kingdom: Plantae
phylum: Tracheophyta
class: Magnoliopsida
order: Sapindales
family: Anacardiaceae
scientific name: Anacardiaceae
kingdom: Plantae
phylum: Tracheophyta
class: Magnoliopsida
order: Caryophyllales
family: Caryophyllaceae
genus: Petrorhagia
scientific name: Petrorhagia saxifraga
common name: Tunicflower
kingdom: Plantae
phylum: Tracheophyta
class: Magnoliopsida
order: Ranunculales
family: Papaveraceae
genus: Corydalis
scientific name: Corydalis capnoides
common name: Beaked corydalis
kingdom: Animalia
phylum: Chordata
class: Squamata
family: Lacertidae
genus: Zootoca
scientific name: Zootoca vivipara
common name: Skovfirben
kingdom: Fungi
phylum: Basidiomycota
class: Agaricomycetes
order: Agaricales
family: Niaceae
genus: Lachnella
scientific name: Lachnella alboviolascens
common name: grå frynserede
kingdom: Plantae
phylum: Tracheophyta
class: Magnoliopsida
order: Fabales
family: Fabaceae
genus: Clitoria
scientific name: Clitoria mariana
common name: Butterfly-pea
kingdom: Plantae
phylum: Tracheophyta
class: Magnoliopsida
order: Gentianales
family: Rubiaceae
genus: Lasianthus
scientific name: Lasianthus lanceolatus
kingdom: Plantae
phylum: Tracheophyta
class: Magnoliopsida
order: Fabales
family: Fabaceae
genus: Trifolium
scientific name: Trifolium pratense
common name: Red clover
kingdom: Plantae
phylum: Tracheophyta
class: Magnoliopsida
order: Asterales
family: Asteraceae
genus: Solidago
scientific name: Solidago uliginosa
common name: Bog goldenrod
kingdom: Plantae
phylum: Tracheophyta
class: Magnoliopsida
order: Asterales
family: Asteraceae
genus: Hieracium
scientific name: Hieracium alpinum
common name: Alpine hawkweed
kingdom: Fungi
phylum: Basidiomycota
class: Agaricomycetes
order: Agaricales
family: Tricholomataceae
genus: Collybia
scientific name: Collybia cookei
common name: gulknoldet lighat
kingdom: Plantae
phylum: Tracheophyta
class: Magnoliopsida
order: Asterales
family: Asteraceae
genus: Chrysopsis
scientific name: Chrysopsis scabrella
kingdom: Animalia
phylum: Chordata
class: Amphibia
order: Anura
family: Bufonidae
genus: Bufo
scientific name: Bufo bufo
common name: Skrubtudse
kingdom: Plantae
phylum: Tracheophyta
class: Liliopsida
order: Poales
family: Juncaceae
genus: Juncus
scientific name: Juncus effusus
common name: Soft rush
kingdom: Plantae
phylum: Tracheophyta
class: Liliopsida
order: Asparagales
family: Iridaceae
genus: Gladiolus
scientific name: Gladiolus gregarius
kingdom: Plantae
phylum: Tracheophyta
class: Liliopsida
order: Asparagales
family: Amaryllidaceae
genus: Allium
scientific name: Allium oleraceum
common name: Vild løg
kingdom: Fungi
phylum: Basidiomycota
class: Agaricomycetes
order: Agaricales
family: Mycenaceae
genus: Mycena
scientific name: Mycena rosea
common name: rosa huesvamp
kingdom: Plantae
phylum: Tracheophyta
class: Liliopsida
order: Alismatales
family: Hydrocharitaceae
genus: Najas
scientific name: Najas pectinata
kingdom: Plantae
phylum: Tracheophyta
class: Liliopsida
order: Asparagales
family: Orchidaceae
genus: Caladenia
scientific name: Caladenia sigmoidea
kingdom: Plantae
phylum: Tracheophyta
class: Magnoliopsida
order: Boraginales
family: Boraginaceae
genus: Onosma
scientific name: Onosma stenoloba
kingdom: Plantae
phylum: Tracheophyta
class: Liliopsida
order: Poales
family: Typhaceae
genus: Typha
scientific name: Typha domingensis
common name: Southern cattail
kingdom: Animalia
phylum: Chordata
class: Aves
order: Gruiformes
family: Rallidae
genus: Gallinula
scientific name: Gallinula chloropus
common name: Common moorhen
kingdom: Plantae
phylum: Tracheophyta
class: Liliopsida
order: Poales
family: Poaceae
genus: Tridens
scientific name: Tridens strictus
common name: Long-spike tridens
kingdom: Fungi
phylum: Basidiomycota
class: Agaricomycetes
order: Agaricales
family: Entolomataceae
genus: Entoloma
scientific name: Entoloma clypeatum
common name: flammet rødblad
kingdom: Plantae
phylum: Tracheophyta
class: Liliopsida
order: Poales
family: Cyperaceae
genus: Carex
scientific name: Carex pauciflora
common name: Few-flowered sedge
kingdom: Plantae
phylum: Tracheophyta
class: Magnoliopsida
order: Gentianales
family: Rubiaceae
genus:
# # #
◆ CONSIGNE: Veuillez réécrire l'ensemble des lignes ci-dessus sous forme de liste JSON de chaînes, à raison d'une chaîne par ligne, en omettant les lignes vides.

◆ CORRIGÉ:
[
  "kingdom: Plantae",
  "phylum: Tracheophyta",
  "class: Magnoliopsida",
  "order: Sapindales",
  "family: Anacardiaceae",
  "scientific name: Anacardiaceae",
  "kingdom: Plantae",
  "phylum: Tracheophyta",
  "class: Magnoliopsida",
  "order: Caryophyllales",
  "family: Caryophyllaceae",
  "genus: Petrorhagia",
  "scientific name: Petrorhagia saxifraga",
  "common name: Tunicflower",
  "kingdom: Plantae",
  "phylum: Tracheophyta",
  "class: Magnoliopsida",
  "order: Ranunculales",
  "family: Papaveraceae",
  "genus: Corydalis",
  "scientific name: Corydalis capnoides",
  "common name: Beaked corydalis",
  "kingdom: Animalia",
  "phylum: Chordata",
  "class: Squamata",
  "family: Lacertidae",
  "genus: Zootoca",
  "scientific name: Zootoca vivipara",
  "common name: Skovfirben",
  "kingdom: Fungi",
  "phylum: Basidiomycota",
  "class: Agaricomycetes",
  "order: Agaricales",
  "family: Niaceae",
  "genus: Lachnella",
  "scientific name: Lachnella alboviolascens",
  "common name: grå frynserede",
  "kingdom: Plantae",
  "phylum: Tracheophyta",
  "class: Magnoliopsida",
  "order: Fabales",
  "family: Fabaceae",
  "genus: Clitoria",
  "scientific name: Clitoria mariana",
  "common name: Butterfly-pea",
  "kingdom: Plantae",
  "phylum: Tracheophyta",
  "class: Magnoliopsida",
  "order: Gentianales",
  "family: Rubiaceae",
  "genus: Lasianthus",
  "scientific name: Lasianthus lanceolatus",
  "kingdom: Plantae",
  "phylum: Tracheophyta",
  "class: Magnoliopsida",
  "order: Fabales",
  "family: Fabaceae",
  "genus: Trifolium",
  "scientific name: Trifolium pratense",
  "common name: Red clover",
  "kingdom: Plantae",
  "phylum: Tracheophyta",
  "class: Magnoliopsida",
  "order: Asterales",
  "family: Asteraceae",
  "genus: Solidago",
  "scientific name: Solidago uliginosa",
  "common name: Bog goldenrod",
  "kingdom: Plantae",
  "phylum: Tracheophyta",
  "class: Magnoliopsida",
  "order: Asterales",
  "family: Asteraceae",
  "genus: Hieracium",
  "scientific name: Hieracium alpinum",
  "common name: Alpine hawkweed",
  "kingdom: Fungi",
  "phylum: Basidiomycota",
  "class: Agaricomycetes",
  "order: Agaricales",
  "family: Tricholomataceae",
  "genus: Collybia",
  "scientific name: Collybia cookei",
  "common name: gulknoldet lighat",
  "kingdom: Plantae",
  "phylum: Tracheophyta",
  "class: Magnoliopsida",
  "order: Asterales",
  "family: Asteraceae",
  "genus: Chrysopsis",
  "scientific name: Chrysopsis scabrella",
  "kingdom: Animalia",
  "phylum: Chordata",
  "class: Amphibia",
  "order: Anura",
  "family: Bufonidae",
  "genus: Bufo",
  "scientific name: Bufo bufo",
  "common name: Skrubtudse",
  "kingdom: Plantae",
  "phylum: Tracheophyta",
  "class: Liliopsida",
  "order: Poales",
  "family: Juncaceae",
  "genus: Juncus",
  "scientific name: Juncus effusus",
  "common name: Soft rush",
  "kingdom: Plantae",
  "phylum: Tracheophyta",
  "class: Liliopsida",
  "order: Asparagales",
  "family: Iridaceae",
  "genus: Gladiolus",
  "scientific name: Gladiolus gregarius",
  "kingdom: Plantae",
  "phylum: Tracheophyta",
  "class: Liliopsida",
  "order: Asparagales",
  "family: Amaryllidaceae",
  "genus: Allium",
  "scientific name: Allium oleraceum",
  "common name: Vild løg",
  "kingdom: Fungi",
  "phylum: Basidiomycota",
  "class: Agaricomycetes",
  "order: Agaricales",
  "family: Mycenaceae",
  "genus: Mycena",
  "scientific name: Mycena rosea",
  "common name: rosa huesvamp",
  "kingdom: Plantae",
  "phylum: Tracheophyta",
  "class: Liliopsida",
  "order: Alismatales",
  "family: Hydrocharitaceae",
  "genus: Najas",
  "scientific name: Najas pectinata",
  "kingdom: Plantae",
  "phylum: Tracheophyta",
  "class: Liliopsida",
  "order: Asparagales",
  "family: Orchidaceae",
  "genus: Caladenia",
  "scientific name: Caladenia sigmoidea",
  "kingdom: Plantae",
  "phylum: Tracheophyta",
  "class: Magnoliopsida",
  "order: Boraginales",
  "family: Boraginaceae",
  "genus: Onosma",
  "scientific name: Onosma stenoloba",
  "kingdom: Plantae",
  "phylum: Tracheophyta",
  "class: Liliopsida",
  "order: Poales",
  "family: Typhaceae",
  "genus: Typha",
  "scientific name: Typha domingensis",
  "common name: Southern cattail",
  "kingdom: Animalia",
  "phylum: Chordata",
  "class: Aves",
  "order: Gruiformes",
  "family: Rallidae",
  "genus: Gallinula",
  "scientific name: Gallinula chloropus",
  "common name: Common moorhen",
  "kingdom: Plantae",
  "phylum: Tracheophyta",
  "class: Liliopsida",
  "order: Poales",
  "family: Poaceae",
  "genus: Tridens",
  "scientific name: Tridens strictus",
  "common name: Long-spike tridens",
  "kingdom: Fungi",
  "phylum: Basidiomycota",
  "class: Agaricomycetes",
  "order: Agaricales",
  "family: Entolomataceae",
  "genus: Entoloma",
  "scientific name: Entoloma clypeatum",
  "common name: flammet rødblad",
  "kingdom: Plantae",
  "phylum: Tracheophyta",
  "class: Liliopsida",
  "order: Poales",
  "family: Cyperaceae",
  "genus: Carex",
  "scientific name: Carex pauciflora",
  "common name: Few-flowered sedge",
  "kingdom: Plantae",
  "phylum: Tracheophyta",
  "class: Magnoliopsida",
  "order: Gentianales",
  "family: Rubiaceae",
  "genus:"
]